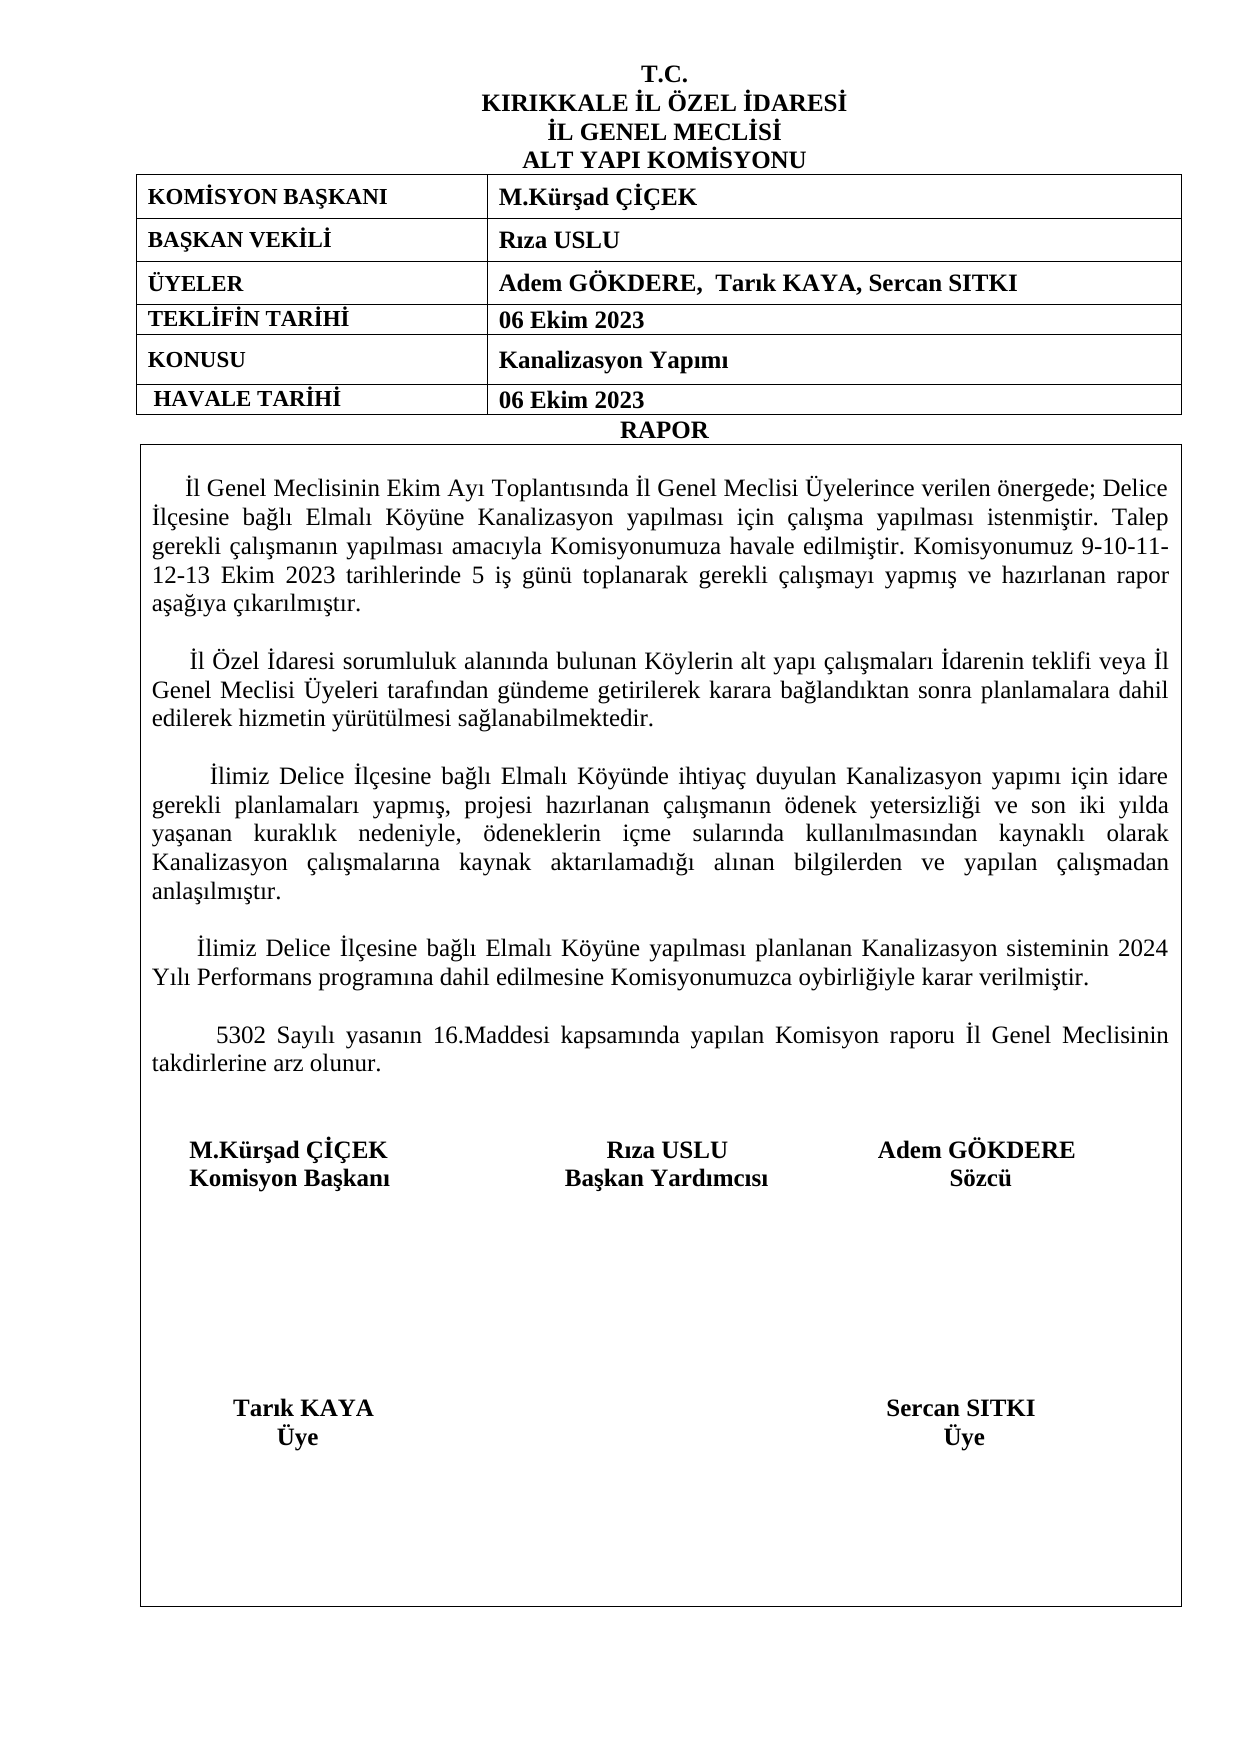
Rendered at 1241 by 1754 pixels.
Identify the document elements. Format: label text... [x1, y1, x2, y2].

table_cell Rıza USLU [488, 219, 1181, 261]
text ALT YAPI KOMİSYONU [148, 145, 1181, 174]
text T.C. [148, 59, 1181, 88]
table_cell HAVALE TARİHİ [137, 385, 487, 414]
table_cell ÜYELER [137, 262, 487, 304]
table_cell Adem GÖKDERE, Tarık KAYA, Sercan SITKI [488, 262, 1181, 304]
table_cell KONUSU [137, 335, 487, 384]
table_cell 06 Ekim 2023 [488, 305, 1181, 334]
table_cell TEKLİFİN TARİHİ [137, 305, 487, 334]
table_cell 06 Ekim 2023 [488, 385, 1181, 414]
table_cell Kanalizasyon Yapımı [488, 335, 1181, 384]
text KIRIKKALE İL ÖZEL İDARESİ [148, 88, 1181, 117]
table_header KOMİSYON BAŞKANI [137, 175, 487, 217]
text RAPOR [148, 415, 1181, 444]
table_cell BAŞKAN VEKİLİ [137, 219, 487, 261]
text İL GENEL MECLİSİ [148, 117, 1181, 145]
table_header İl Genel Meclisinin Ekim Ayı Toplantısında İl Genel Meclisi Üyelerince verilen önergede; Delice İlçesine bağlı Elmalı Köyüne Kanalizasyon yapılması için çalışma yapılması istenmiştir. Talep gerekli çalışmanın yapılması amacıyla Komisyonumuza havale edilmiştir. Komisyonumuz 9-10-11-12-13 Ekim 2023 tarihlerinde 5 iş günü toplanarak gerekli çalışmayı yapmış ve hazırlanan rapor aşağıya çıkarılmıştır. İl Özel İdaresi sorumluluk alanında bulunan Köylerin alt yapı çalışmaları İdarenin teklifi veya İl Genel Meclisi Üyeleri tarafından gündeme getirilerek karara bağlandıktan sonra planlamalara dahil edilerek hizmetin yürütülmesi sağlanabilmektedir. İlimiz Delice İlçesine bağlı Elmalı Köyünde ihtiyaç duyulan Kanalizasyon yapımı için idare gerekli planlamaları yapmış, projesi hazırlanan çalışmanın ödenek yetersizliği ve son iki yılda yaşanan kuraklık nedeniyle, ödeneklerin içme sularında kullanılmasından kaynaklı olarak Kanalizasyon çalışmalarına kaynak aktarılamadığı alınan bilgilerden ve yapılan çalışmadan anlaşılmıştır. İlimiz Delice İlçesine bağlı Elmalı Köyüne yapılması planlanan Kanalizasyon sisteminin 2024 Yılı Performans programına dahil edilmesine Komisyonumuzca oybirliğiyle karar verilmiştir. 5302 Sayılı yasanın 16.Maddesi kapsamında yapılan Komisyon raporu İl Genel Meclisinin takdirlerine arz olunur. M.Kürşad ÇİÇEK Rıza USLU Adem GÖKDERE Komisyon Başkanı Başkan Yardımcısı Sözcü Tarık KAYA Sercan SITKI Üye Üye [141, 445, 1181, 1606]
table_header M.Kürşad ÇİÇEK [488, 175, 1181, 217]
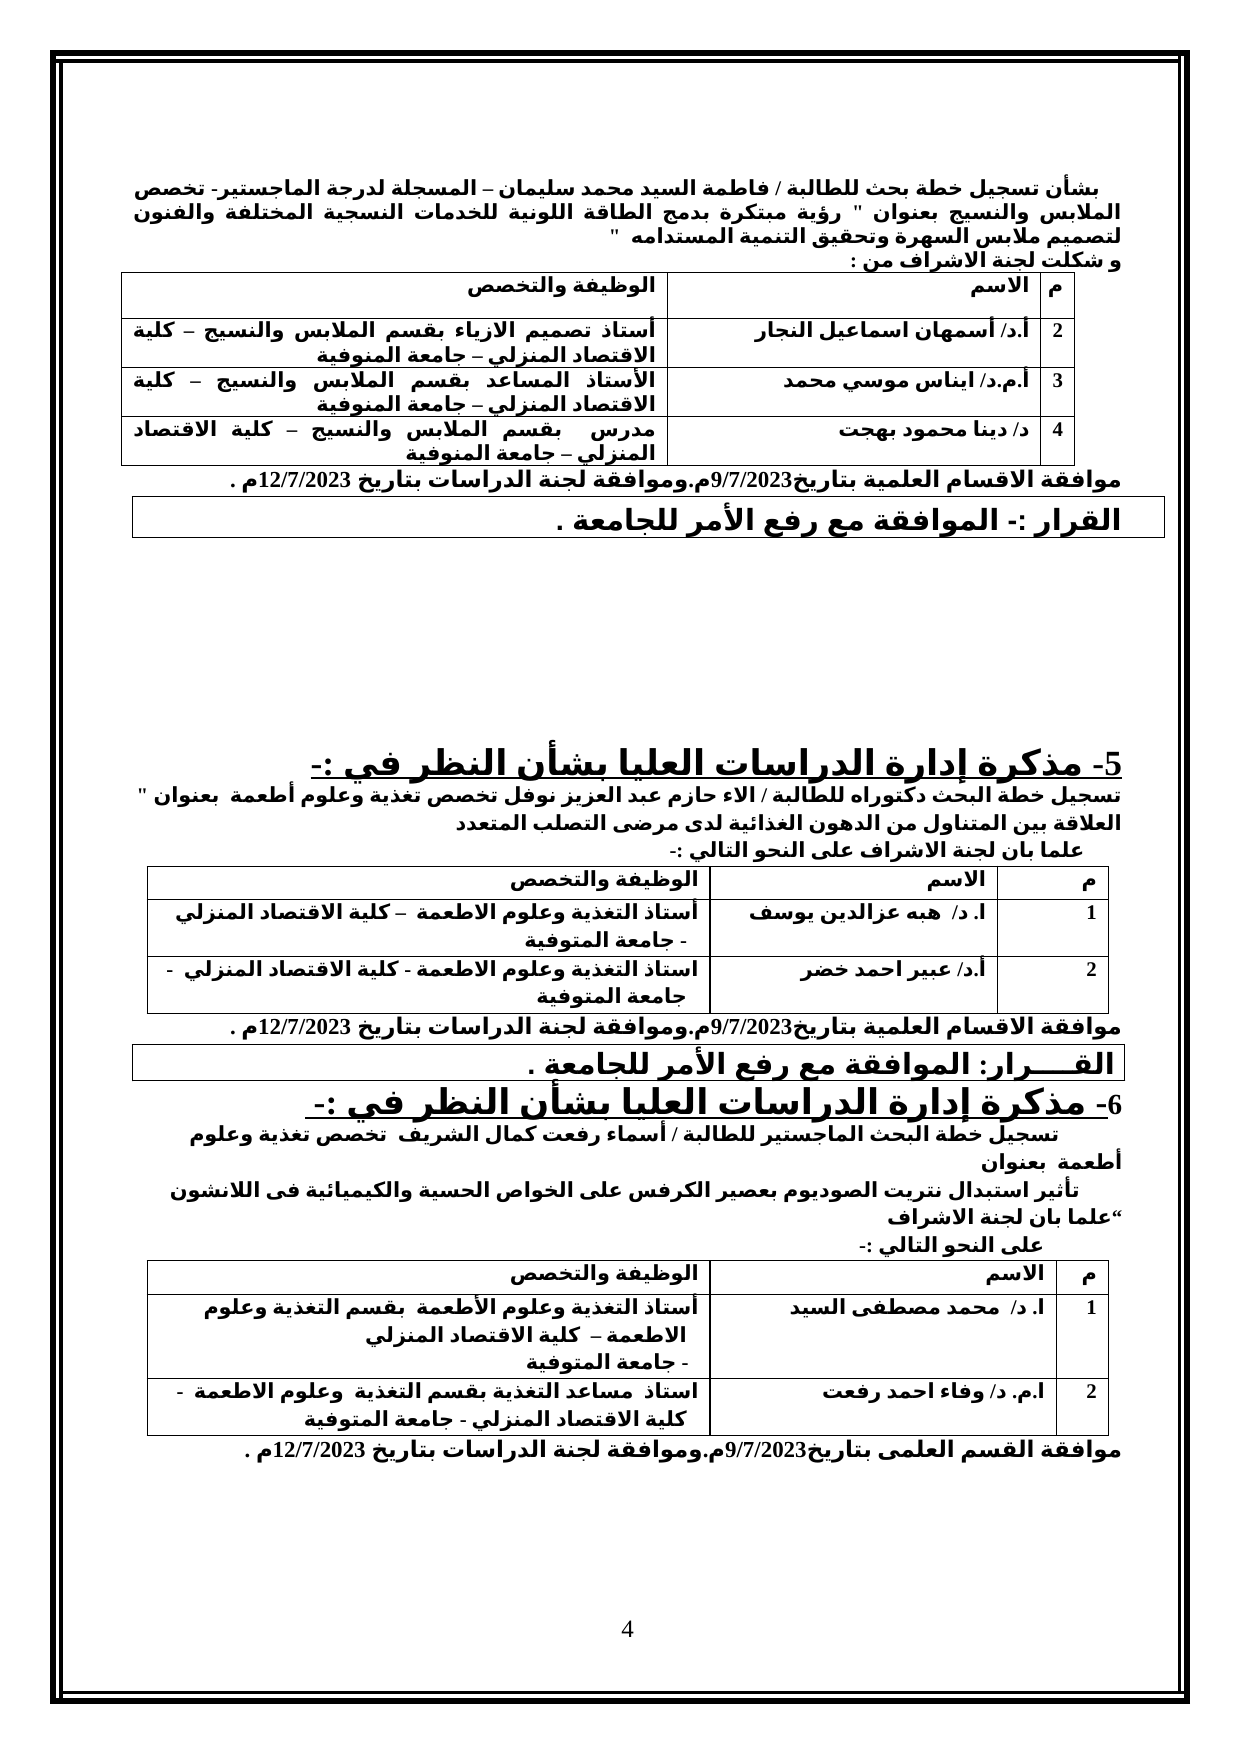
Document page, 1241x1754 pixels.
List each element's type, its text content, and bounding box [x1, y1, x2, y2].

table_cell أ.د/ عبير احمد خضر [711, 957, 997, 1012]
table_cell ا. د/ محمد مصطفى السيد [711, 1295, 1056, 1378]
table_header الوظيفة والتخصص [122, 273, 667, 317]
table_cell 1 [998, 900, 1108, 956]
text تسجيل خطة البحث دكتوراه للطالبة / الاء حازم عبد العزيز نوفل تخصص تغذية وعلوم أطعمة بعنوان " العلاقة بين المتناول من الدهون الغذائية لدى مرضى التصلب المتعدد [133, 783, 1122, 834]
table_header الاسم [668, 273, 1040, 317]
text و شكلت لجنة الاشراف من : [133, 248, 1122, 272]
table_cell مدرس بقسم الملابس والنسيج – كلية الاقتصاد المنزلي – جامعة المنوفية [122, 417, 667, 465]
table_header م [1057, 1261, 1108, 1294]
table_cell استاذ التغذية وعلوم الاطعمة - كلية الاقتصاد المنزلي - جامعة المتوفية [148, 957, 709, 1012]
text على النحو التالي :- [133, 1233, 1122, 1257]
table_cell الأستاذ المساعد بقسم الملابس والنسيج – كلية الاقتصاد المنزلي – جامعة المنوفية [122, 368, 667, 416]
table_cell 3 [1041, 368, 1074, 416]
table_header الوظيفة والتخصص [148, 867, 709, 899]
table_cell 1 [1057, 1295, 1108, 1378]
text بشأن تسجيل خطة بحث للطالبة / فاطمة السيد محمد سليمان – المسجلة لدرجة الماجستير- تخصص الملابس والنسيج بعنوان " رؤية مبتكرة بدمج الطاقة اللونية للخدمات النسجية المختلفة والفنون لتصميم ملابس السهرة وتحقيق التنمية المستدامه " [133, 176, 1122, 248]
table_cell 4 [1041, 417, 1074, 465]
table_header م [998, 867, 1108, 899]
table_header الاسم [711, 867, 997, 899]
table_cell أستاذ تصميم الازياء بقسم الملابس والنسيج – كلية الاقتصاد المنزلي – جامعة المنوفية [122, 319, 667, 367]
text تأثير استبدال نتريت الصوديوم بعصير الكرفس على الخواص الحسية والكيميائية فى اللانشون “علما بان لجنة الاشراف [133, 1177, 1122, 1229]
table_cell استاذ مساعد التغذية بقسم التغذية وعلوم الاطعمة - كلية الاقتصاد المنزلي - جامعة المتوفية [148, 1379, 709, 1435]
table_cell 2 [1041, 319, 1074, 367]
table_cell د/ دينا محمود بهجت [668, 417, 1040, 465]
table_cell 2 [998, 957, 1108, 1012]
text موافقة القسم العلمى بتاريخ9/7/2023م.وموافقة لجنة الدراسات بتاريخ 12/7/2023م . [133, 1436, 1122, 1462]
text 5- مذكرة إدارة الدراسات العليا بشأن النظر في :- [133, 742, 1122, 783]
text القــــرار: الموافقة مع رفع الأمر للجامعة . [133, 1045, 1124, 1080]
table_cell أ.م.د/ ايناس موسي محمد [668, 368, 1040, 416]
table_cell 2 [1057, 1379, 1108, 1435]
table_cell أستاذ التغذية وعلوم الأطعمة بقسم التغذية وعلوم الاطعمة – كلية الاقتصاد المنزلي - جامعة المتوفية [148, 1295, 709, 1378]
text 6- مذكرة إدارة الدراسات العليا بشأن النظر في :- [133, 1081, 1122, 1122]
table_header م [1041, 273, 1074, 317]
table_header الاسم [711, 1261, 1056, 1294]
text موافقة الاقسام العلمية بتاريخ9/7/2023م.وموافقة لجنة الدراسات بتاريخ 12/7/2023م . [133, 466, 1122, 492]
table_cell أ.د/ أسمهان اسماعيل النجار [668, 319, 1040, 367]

◆ **EXERCISE REQUIREMENTS**
Everything in the listing above must be retyped exactly, except for the pictures.

◆ **WRITTEN RESPONSE**
Rendered at 1241 by 1754 pixels.
Identify the document elements. Format: label text... [x1, y1, x2, y2].

table_cell Rıza USLU [488, 219, 1181, 261]
text ALT YAPI KOMİSYONU [148, 145, 1181, 174]
text T.C. [148, 59, 1181, 88]
table_cell HAVALE TARİHİ [137, 385, 487, 414]
table_cell ÜYELER [137, 262, 487, 304]
table_cell Adem GÖKDERE, Tarık KAYA, Sercan SITKI [488, 262, 1181, 304]
table_cell KONUSU [137, 335, 487, 384]
table_cell 06 Ekim 2023 [488, 305, 1181, 334]
table_cell TEKLİFİN TARİHİ [137, 305, 487, 334]
table_cell 06 Ekim 2023 [488, 385, 1181, 414]
table_cell Kanalizasyon Yapımı [488, 335, 1181, 384]
text KIRIKKALE İL ÖZEL İDARESİ [148, 88, 1181, 117]
table_header KOMİSYON BAŞKANI [137, 175, 487, 217]
text RAPOR [148, 415, 1181, 444]
table_cell BAŞKAN VEKİLİ [137, 219, 487, 261]
text İL GENEL MECLİSİ [148, 117, 1181, 145]
table_header İl Genel Meclisinin Ekim Ayı Toplantısında İl Genel Meclisi Üyelerince verilen önergede; Delice İlçesine bağlı Elmalı Köyüne Kanalizasyon yapılması için çalışma yapılması istenmiştir. Talep gerekli çalışmanın yapılması amacıyla Komisyonumuza havale edilmiştir. Komisyonumuz 9-10-11-12-13 Ekim 2023 tarihlerinde 5 iş günü toplanarak gerekli çalışmayı yapmış ve hazırlanan rapor aşağıya çıkarılmıştır. İl Özel İdaresi sorumluluk alanında bulunan Köylerin alt yapı çalışmaları İdarenin teklifi veya İl Genel Meclisi Üyeleri tarafından gündeme getirilerek karara bağlandıktan sonra planlamalara dahil edilerek hizmetin yürütülmesi sağlanabilmektedir. İlimiz Delice İlçesine bağlı Elmalı Köyünde ihtiyaç duyulan Kanalizasyon yapımı için idare gerekli planlamaları yapmış, projesi hazırlanan çalışmanın ödenek yetersizliği ve son iki yılda yaşanan kuraklık nedeniyle, ödeneklerin içme sularında kullanılmasından kaynaklı olarak Kanalizasyon çalışmalarına kaynak aktarılamadığı alınan bilgilerden ve yapılan çalışmadan anlaşılmıştır. İlimiz Delice İlçesine bağlı Elmalı Köyüne yapılması planlanan Kanalizasyon sisteminin 2024 Yılı Performans programına dahil edilmesine Komisyonumuzca oybirliğiyle karar verilmiştir. 5302 Sayılı yasanın 16.Maddesi kapsamında yapılan Komisyon raporu İl Genel Meclisinin takdirlerine arz olunur. M.Kürşad ÇİÇEK Rıza USLU Adem GÖKDERE Komisyon Başkanı Başkan Yardımcısı Sözcü Tarık KAYA Sercan SITKI Üye Üye [141, 445, 1181, 1606]
table_header M.Kürşad ÇİÇEK [488, 175, 1181, 217]
Document page, 1241x1754 pixels.
List each element's type, its text content, and bounding box [x1, y1, x2, y2].

table_cell أ.د/ عبير احمد خضر [711, 957, 997, 1012]
table_cell ا. د/ محمد مصطفى السيد [711, 1295, 1056, 1378]
table_header الوظيفة والتخصص [122, 273, 667, 317]
table_cell 1 [998, 900, 1108, 956]
text تسجيل خطة البحث دكتوراه للطالبة / الاء حازم عبد العزيز نوفل تخصص تغذية وعلوم أطعمة بعنوان " العلاقة بين المتناول من الدهون الغذائية لدى مرضى التصلب المتعدد [133, 783, 1122, 834]
table_header الاسم [668, 273, 1040, 317]
text و شكلت لجنة الاشراف من : [133, 248, 1122, 272]
table_cell مدرس بقسم الملابس والنسيج – كلية الاقتصاد المنزلي – جامعة المنوفية [122, 417, 667, 465]
table_header م [1057, 1261, 1108, 1294]
table_cell استاذ التغذية وعلوم الاطعمة - كلية الاقتصاد المنزلي - جامعة المتوفية [148, 957, 709, 1012]
text على النحو التالي :- [133, 1233, 1122, 1257]
table_cell الأستاذ المساعد بقسم الملابس والنسيج – كلية الاقتصاد المنزلي – جامعة المنوفية [122, 368, 667, 416]
table_cell 3 [1041, 368, 1074, 416]
table_header الوظيفة والتخصص [148, 867, 709, 899]
table_cell 1 [1057, 1295, 1108, 1378]
text بشأن تسجيل خطة بحث للطالبة / فاطمة السيد محمد سليمان – المسجلة لدرجة الماجستير- تخصص الملابس والنسيج بعنوان " رؤية مبتكرة بدمج الطاقة اللونية للخدمات النسجية المختلفة والفنون لتصميم ملابس السهرة وتحقيق التنمية المستدامه " [133, 176, 1122, 248]
table_cell 4 [1041, 417, 1074, 465]
table_header م [998, 867, 1108, 899]
table_header الاسم [711, 867, 997, 899]
table_cell أستاذ تصميم الازياء بقسم الملابس والنسيج – كلية الاقتصاد المنزلي – جامعة المنوفية [122, 319, 667, 367]
text تأثير استبدال نتريت الصوديوم بعصير الكرفس على الخواص الحسية والكيميائية فى اللانشون “علما بان لجنة الاشراف [133, 1177, 1122, 1229]
table_cell استاذ مساعد التغذية بقسم التغذية وعلوم الاطعمة - كلية الاقتصاد المنزلي - جامعة المتوفية [148, 1379, 709, 1435]
table_cell 2 [1041, 319, 1074, 367]
table_cell د/ دينا محمود بهجت [668, 417, 1040, 465]
table_cell 2 [998, 957, 1108, 1012]
text موافقة القسم العلمى بتاريخ9/7/2023م.وموافقة لجنة الدراسات بتاريخ 12/7/2023م . [133, 1436, 1122, 1462]
text 5- مذكرة إدارة الدراسات العليا بشأن النظر في :- [133, 742, 1122, 783]
text القــــرار: الموافقة مع رفع الأمر للجامعة . [133, 1045, 1124, 1080]
table_cell أ.م.د/ ايناس موسي محمد [668, 368, 1040, 416]
table_cell 2 [1057, 1379, 1108, 1435]
table_cell أستاذ التغذية وعلوم الأطعمة بقسم التغذية وعلوم الاطعمة – كلية الاقتصاد المنزلي - جامعة المتوفية [148, 1295, 709, 1378]
text 6- مذكرة إدارة الدراسات العليا بشأن النظر في :- [133, 1081, 1122, 1122]
table_header م [1041, 273, 1074, 317]
table_header الاسم [711, 1261, 1056, 1294]
text موافقة الاقسام العلمية بتاريخ9/7/2023م.وموافقة لجنة الدراسات بتاريخ 12/7/2023م . [133, 466, 1122, 492]
table_cell أ.د/ أسمهان اسماعيل النجار [668, 319, 1040, 367]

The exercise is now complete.